# south florida store:broken spokes



## blacklabel (Jan 12, 2007)

I just heard about a LBS, called broken spokes that specializes in used bikes ( all kinds) 
they do not have a website, has any one been there, is it worth my time?


----------



## Syndicate 3 (Jun 13, 2008)

I live in South Florida and have never heard of it at all.


----------



## blacklabel (Jan 12, 2007)

it was advertised in The New Times


----------



## jsevil (May 28, 2004)

Never heard of it


----------



## Nimitz (Jul 8, 2004)

me neither...I called up every damn store I could find when looking for my caad9....

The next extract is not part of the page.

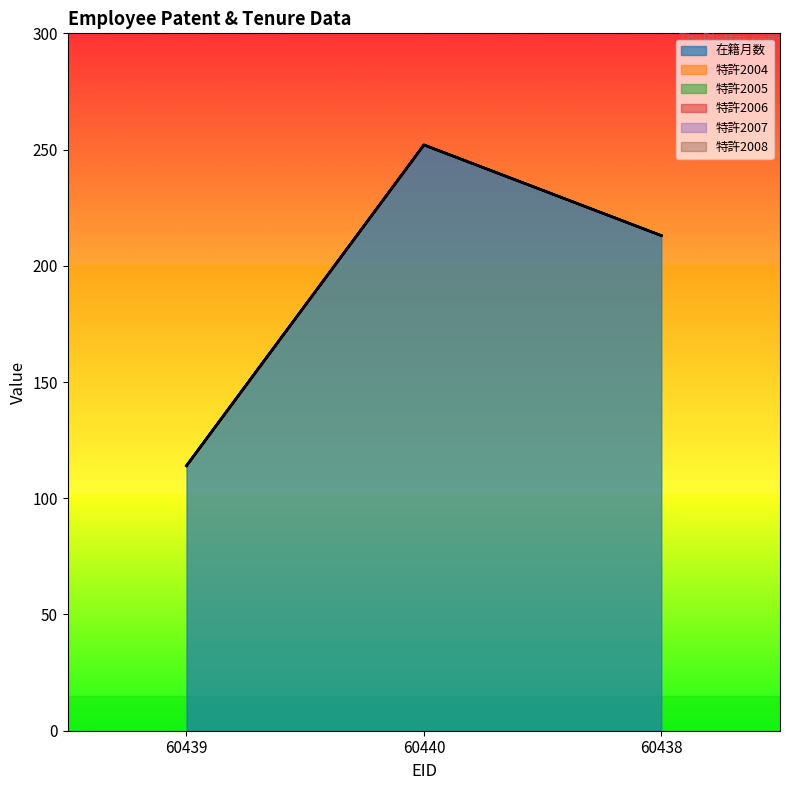

What position from the right is 60439?

3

for the rest of you guys...where at in south FL?

Chad


----------



## kermit (Dec 7, 2004)

I looked for it and the yellow pages comes up with it on NW 104 street and 7th avenue, right off I-95, Not a "GREAT" part of town. It says the shop has been around since the 40's I hadn't heard of it either. My guess is older or low end bikes. Your call. Don't leave anything in your car you don't want to loose.


----------



## Centuryx3 (Jul 21, 2005)

I buy my Hammer Gel there. Better prices than any other shop I have seen. The owner is a decent person, and knowledgeable about bicycles. I have not seen a fancy road bike there, but I have seen lots of more utilitarian bicycles. It is immediately North of the 103 Street exit of I95. Look for the bicycles on the East side of 7 Avenue.


----------